Extrahierter Text:
==*==
Frankfurter Allgemeine Zeitung - Rezension
Frankfurter Allgemeine Zeitung | Besprechung von 27.06.1996

Schicksal massenhaft
Deutsche Kriegsgefangene in der Sowjetunion

Stefan Karner: Im Archipel GUPVI. Kriegsgefangenschaft und Internierung in der Sowjetunion 1941-1956. R. Oldenbourg Verlag, Wien, München 1995. 269 Seiten, 218 Abbildungen, 48,- Mark.

Vier Millionen Soldaten gerieten zwischen 1942 und 1945 in sowjetische Kriegsgefangenschaft. Ihr Schicksal haben Historiker anhand mündlicher und schriftlicher Erinnerungen der ehemaligen Gefangenen beschrieben, denn sowjetische Akten waren unzugänglich. Seit wenigen Jahren stehen die Dokumente über die Kriegsgefangenen in den russischen Archiven offen. Stefan Karner, Geschichtsprofessor in Graz und Leiter des österreichischen Ludwig Boltzmann-Instituts für Kriegsfolgen-Forschung, hat sie studiert. Er beschreibt das Netz von Lagern, Sonderspitälern und Arbeitsbataillonen, das sich über die gesamte UdSSR erstreckte, als "Archipel GUPVI". GUPVI war die russische Abkürzung für "Hauptverwaltung für Kriegsgefangene und Internierte". Zugleich standen diese Buchstaben für das - nach dem GULag - zweite große Lagersystem des sowjetischen Innenministeriums NKWD. Es wurde zwei Tage nach der Besetzung Ostpolens durch die Sowjetarmee im Jahre 1939 gegründet, um mehr als 230000 verhaftete Polen, Weißrussen und Balten aufzunehmen.
==*==
Zu lösende Aufgaben:
a - Wann wurde das Lagersystem GUPVI laut der Rezension gegründet?
b - Geben Sie den Abschnitt der Rezension von „Schicksal massenhaft“ bis „Abbildungen, 48,- Mark.“ erneut wieder und tauschen Sie darin „Sowjetunion“ gegen „UdSSR“ aus.
Maßgeblich ist allein die Rezension.

Auszüge der Auflistung:
==*==
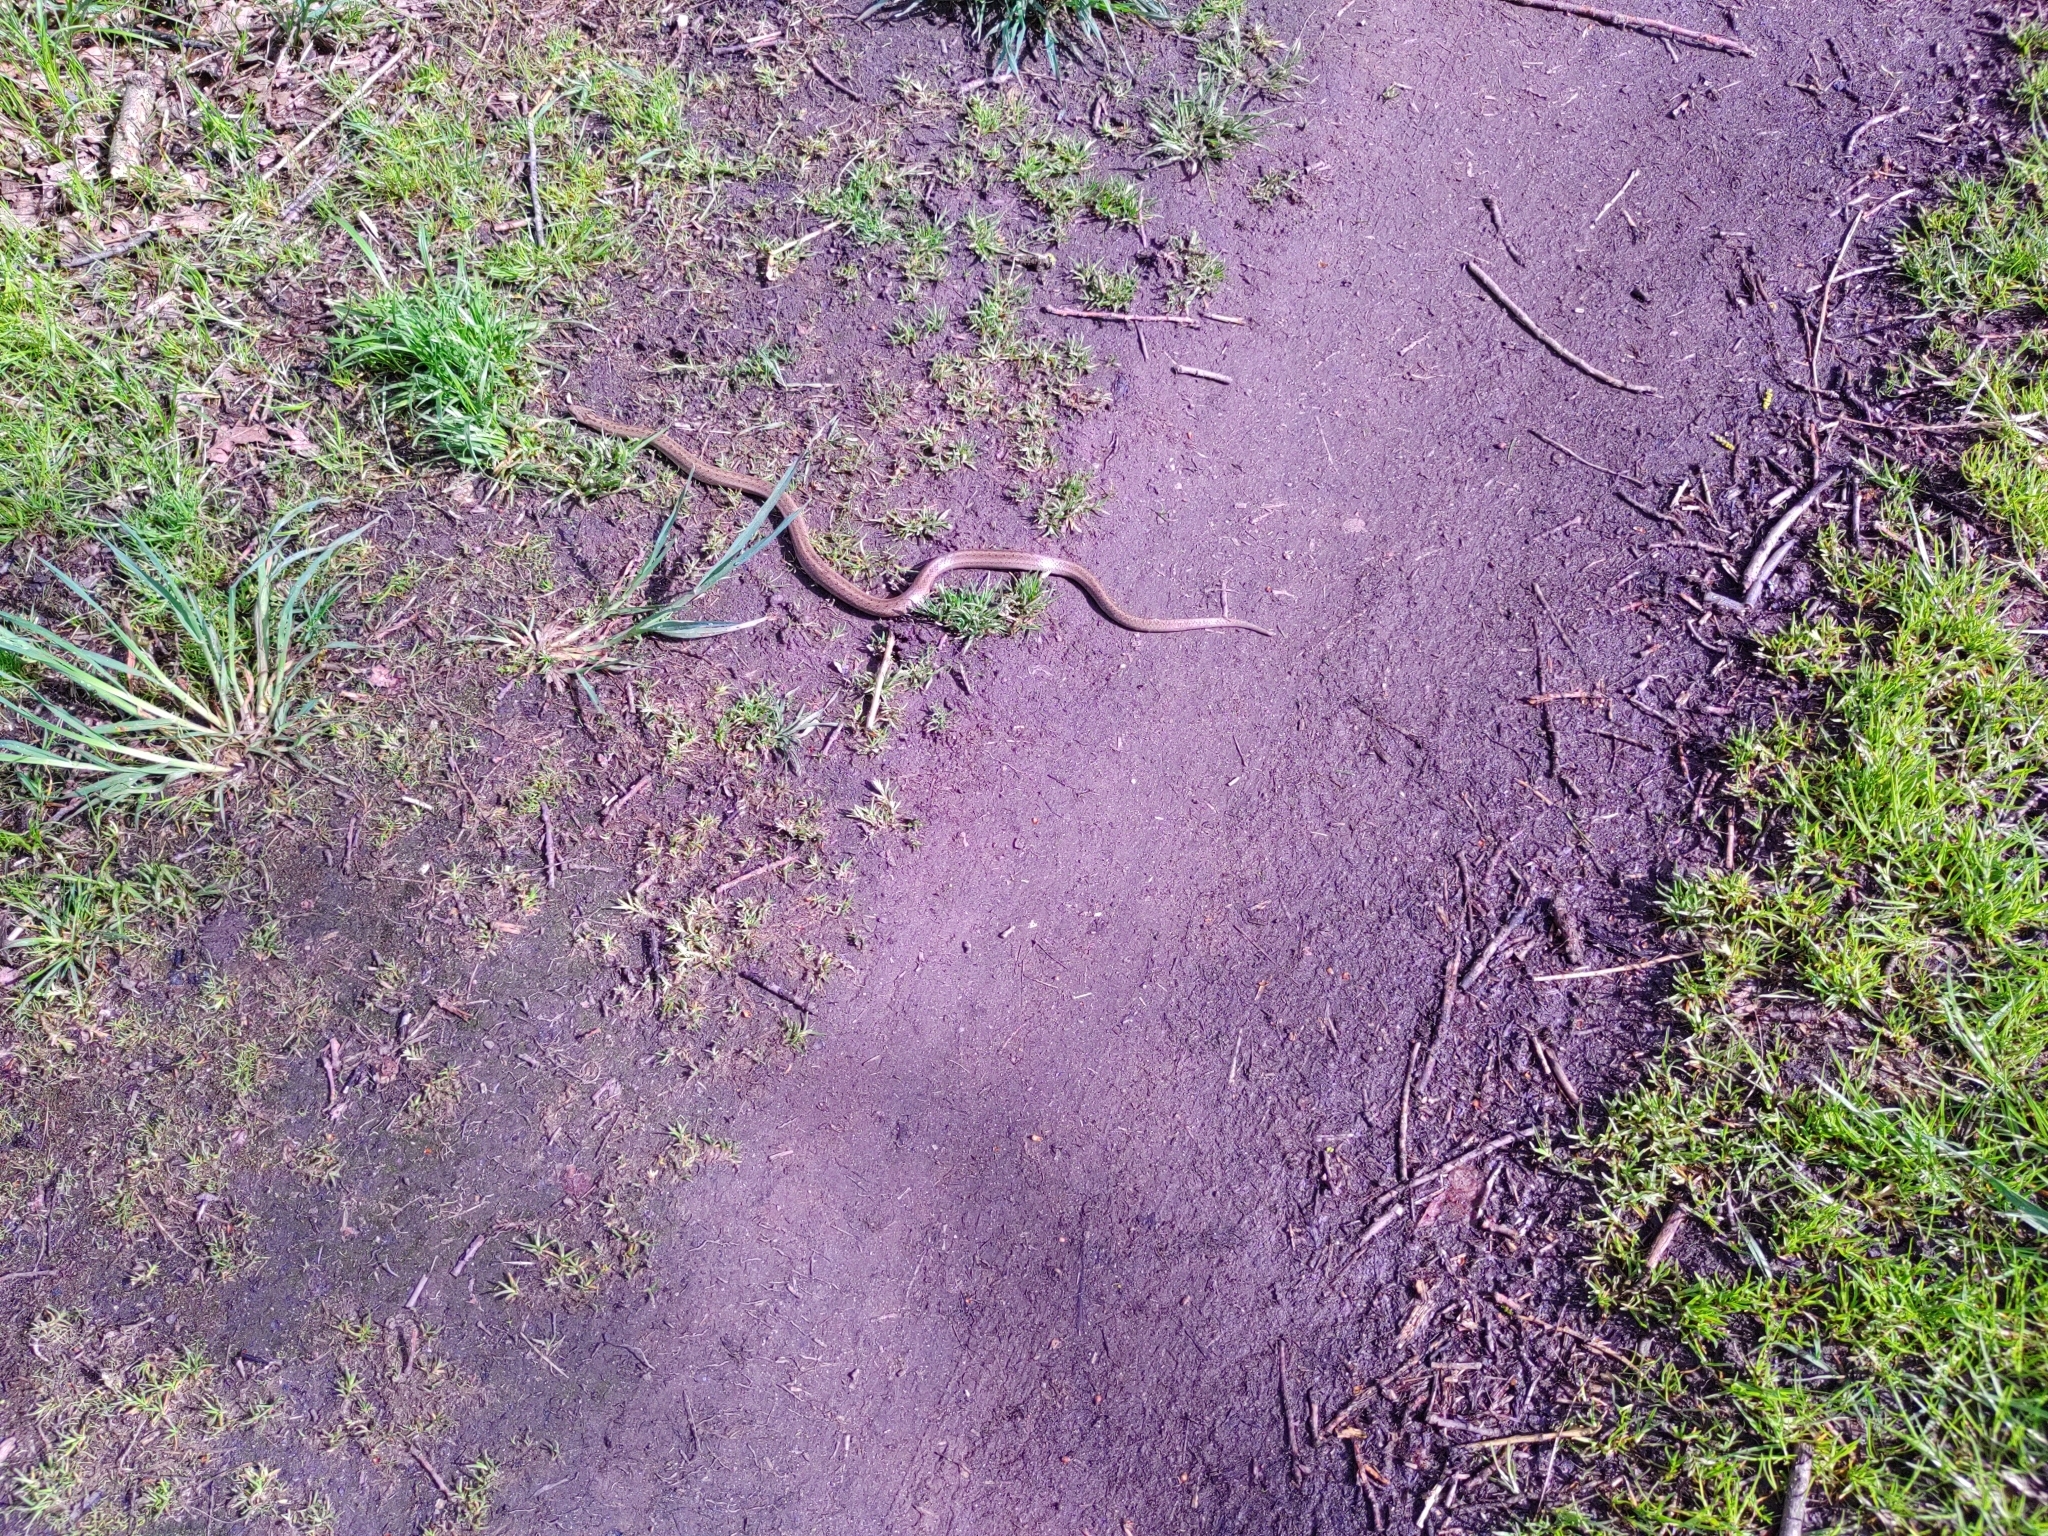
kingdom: Animalia
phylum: Chordata
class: Squamata
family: Colubridae
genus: Coronella
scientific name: Coronella austriaca
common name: Smooth snake
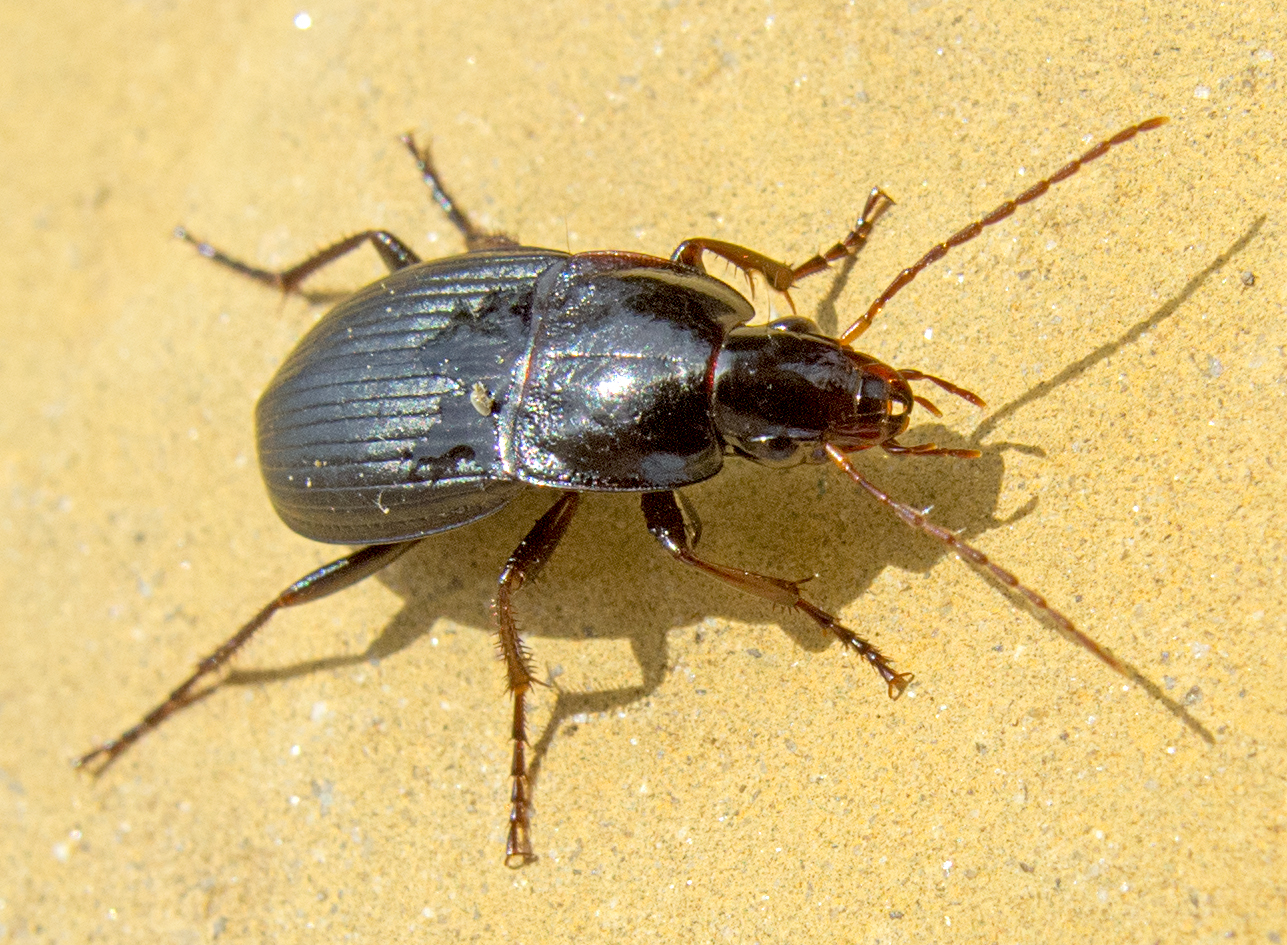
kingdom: Animalia
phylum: Arthropoda
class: Insecta
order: Coleoptera
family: Carabidae
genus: Calathus
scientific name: Calathus fuscipes
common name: Dark-footed harp ground beetle
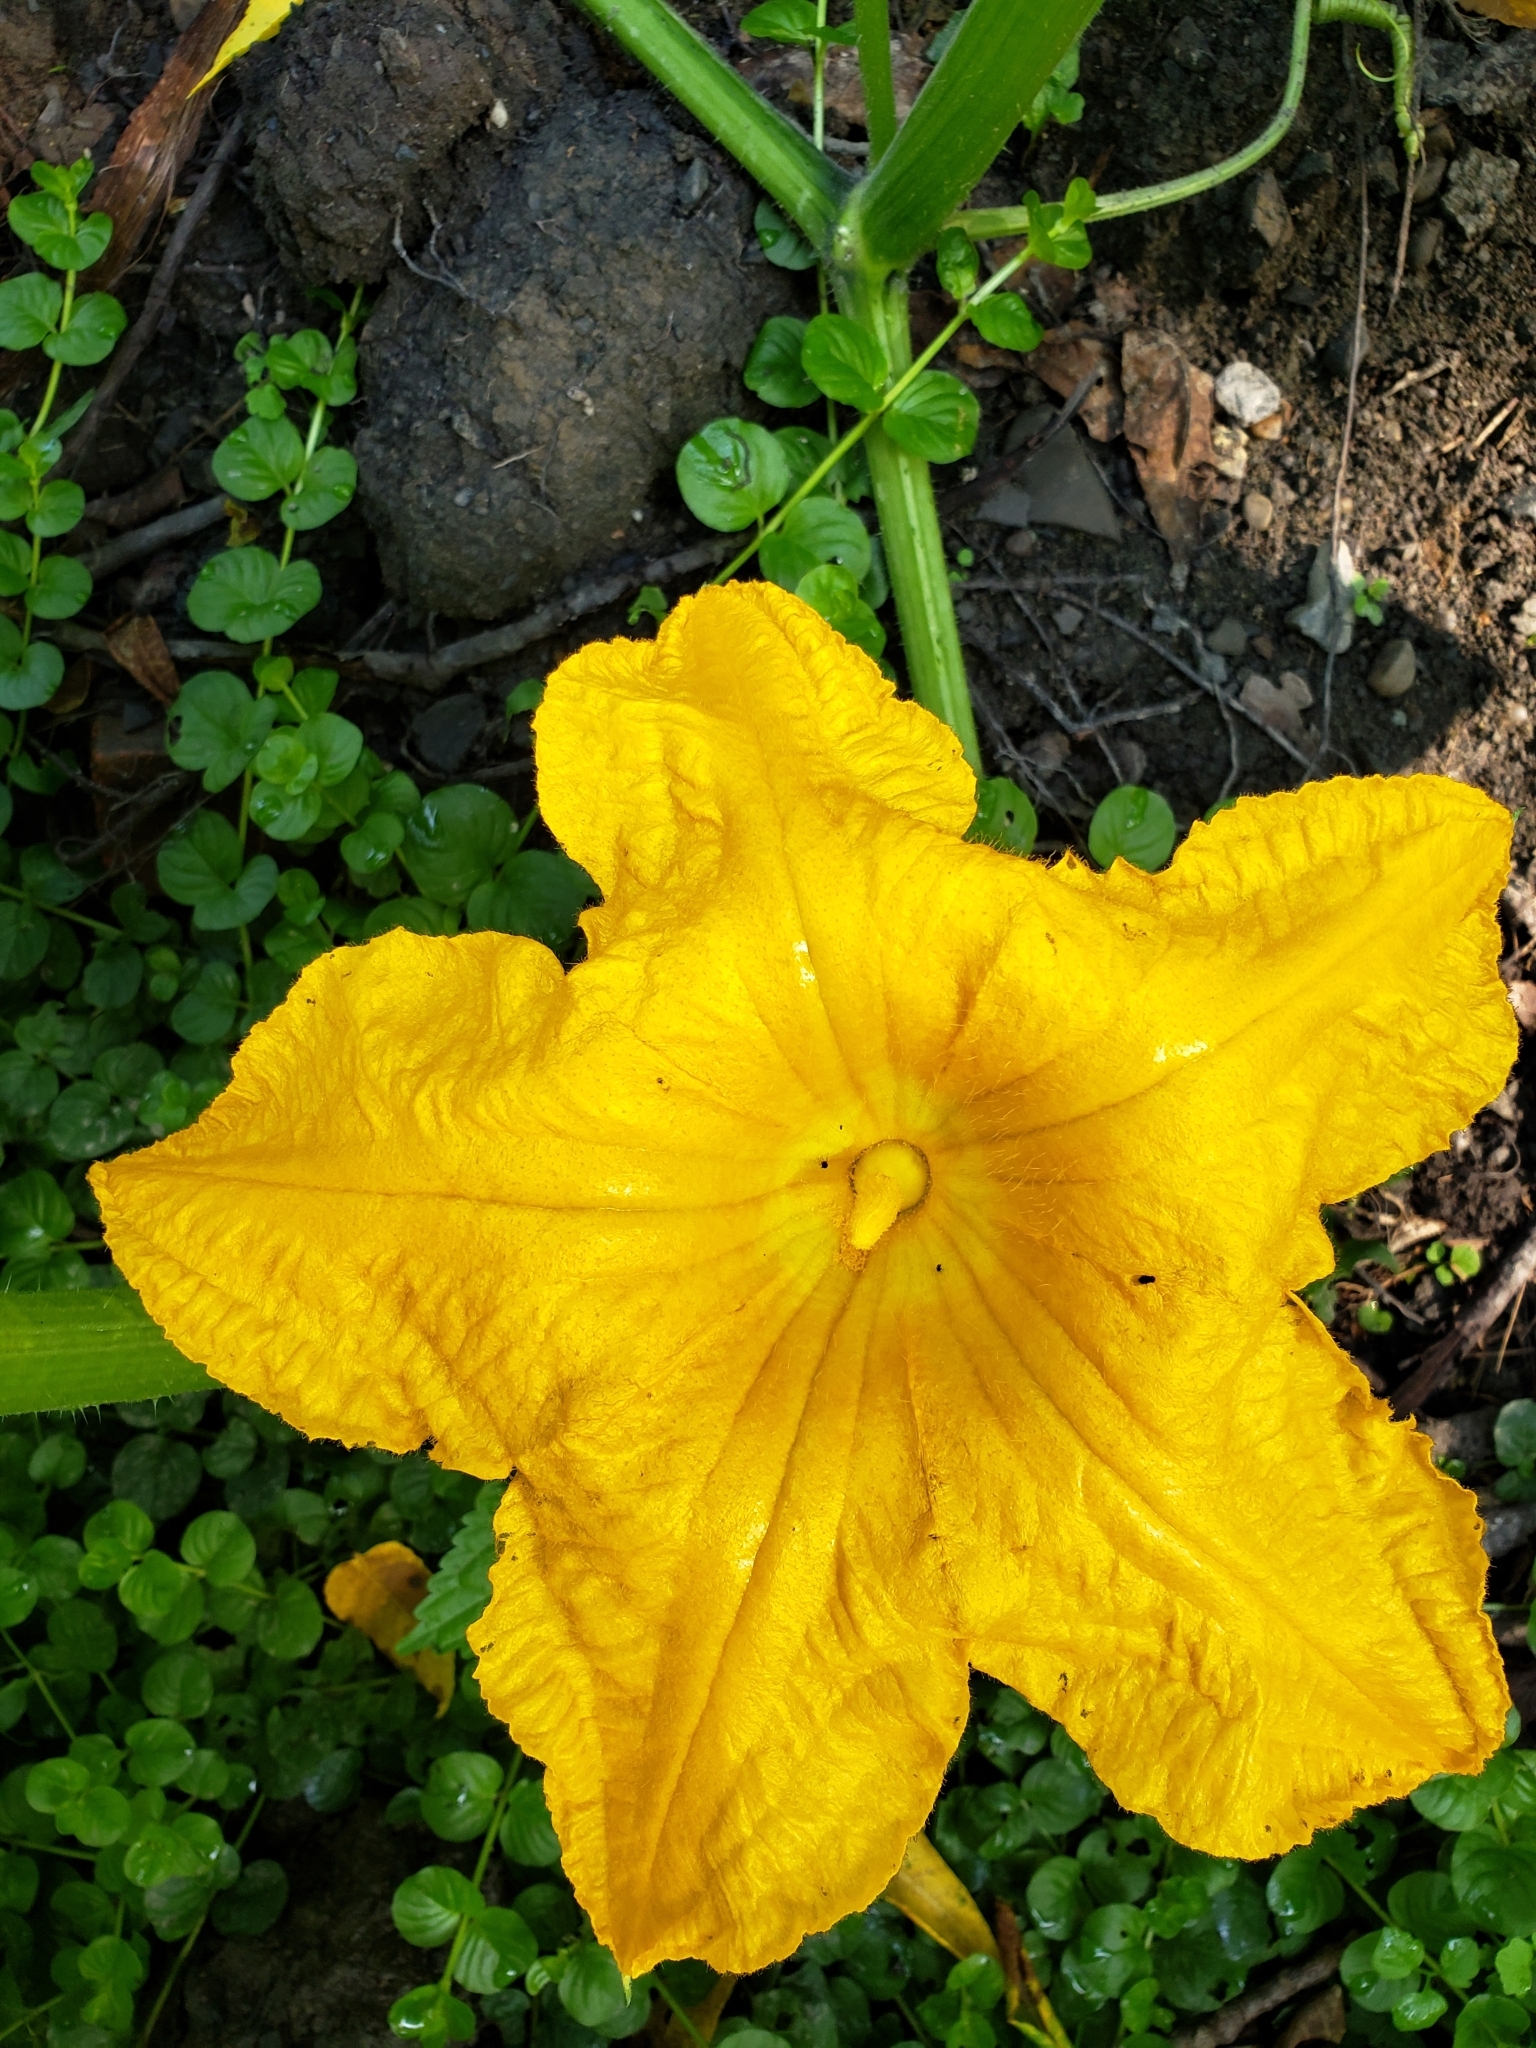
==*==
Endergebnisse:
a - Zwei Tage nach der Besetzung Ostpolens durch die Sowjetarmee im Jahre 1939.

b -
Schicksal massenhaft
Deutsche Kriegsgefangene in der UdSSR

Stefan Karner: Im Archipel GUPVI. Kriegsgefangenschaft und Internierung in der UdSSR 1941-1956. R. Oldenbourg Verlag, Wien, München 1995. 269 Seiten, 218 Abbildungen, 48,- Mark.